Wiele państw całkowicie lub częściowo zamknęło granice dla cudzoziemców, a dla mieszkańców wprowadzone zostały restrykcje i obowiązkowa kwarantanna po przyjeździe do kraju. Przywódcy Unii Europejskiej w marcu zdecydowali o zamknięciu granic zewnętrznych w UE na okres 30 dni. Jeszcze do niedawna WHO nie zalecało podróży lotniczych i wyjazdów turystycznych, obecnie większość kierunków jest już zamkniętych i nie można wylecieć z kraju.
Stany Zjednoczone zablokowały wjazd dla wszystkich Europejczyków oraz dla przybyszów z Chin. Wśród krajów, które zamknęły granice przed cudzoziemcami (zwłaszcza z zagrożonych rejonów) lub wprowadziły pewne restrykcje znajdują się m.in.: Polska, Ukraina, Słowacja, Czechy, Słowenia, Malta, Cypr, Rosja, Węgry, Indie, Australia.
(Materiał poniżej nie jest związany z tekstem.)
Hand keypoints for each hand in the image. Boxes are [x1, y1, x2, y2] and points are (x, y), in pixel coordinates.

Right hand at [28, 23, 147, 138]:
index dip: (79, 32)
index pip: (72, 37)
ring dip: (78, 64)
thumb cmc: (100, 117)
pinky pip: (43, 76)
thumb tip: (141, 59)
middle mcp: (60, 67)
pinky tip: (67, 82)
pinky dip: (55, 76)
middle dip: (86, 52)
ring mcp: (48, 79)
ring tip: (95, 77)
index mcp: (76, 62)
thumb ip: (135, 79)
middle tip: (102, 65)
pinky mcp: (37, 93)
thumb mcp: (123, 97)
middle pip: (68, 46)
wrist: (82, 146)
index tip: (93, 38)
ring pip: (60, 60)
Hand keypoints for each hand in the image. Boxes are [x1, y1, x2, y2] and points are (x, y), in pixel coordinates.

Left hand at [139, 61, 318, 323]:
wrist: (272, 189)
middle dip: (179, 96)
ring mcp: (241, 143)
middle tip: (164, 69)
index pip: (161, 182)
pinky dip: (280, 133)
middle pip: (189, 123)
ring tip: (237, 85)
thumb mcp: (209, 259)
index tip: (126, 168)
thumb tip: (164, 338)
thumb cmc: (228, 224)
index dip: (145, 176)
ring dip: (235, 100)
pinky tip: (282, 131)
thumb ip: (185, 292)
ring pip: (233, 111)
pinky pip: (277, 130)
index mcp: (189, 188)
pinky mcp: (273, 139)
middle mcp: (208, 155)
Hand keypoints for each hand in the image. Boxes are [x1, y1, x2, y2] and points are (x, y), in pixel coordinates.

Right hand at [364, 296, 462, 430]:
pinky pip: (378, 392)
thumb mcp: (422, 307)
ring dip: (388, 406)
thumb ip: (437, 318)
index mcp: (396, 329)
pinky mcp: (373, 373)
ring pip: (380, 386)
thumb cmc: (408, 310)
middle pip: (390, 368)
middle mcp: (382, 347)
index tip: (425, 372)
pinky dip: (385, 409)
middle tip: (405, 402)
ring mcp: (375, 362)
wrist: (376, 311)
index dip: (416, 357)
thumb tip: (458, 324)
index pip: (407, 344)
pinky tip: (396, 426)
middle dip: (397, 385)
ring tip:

Można przewidywać, że jeżeli pandemia nie osłabnie, coraz więcej państw zamknie granice ze względu na koronawirus. Już w tej chwili, nawet tam, gdzie nie ma zakazu wjazdu obowiązują restrykcje. Jakiekolwiek podróżowanie jest więc mocno ograniczone.
Kryzys koronawirusowy obecnie jest widoczny bardziej w Europie niż w Azji, ponieważ Chiny, Japonia oraz pozostałe azjatyckie kraje mają już główną falę zachorowań za sobą, restrykcje i kwarantanny przynoszą skutek, a ilość zachorowań spada. Chiny, Japonia, Wietnam szybko postawiły na izolację, co przyniosło dobry skutek, natomiast kraje takie jak Korea Południowa, Tajwan czy Singapur wprowadziły specjalne procedury, dzięki którym z dobrym skutkiem udało się ograniczyć zasięg epidemii. Obecnie wydaje się, że w Azji jest już bezpieczniej (co nie oznacza, że całkowicie bezpiecznie). Liczba infekcji w Chinach spada, zamykane są już szpitale przeznaczone na leczenie COVID-19, gdyż za mało jest przypadków, by opłacało się je utrzymywać. Gwałtowny spadek zachorowań notowany jest też w Korei Południowej.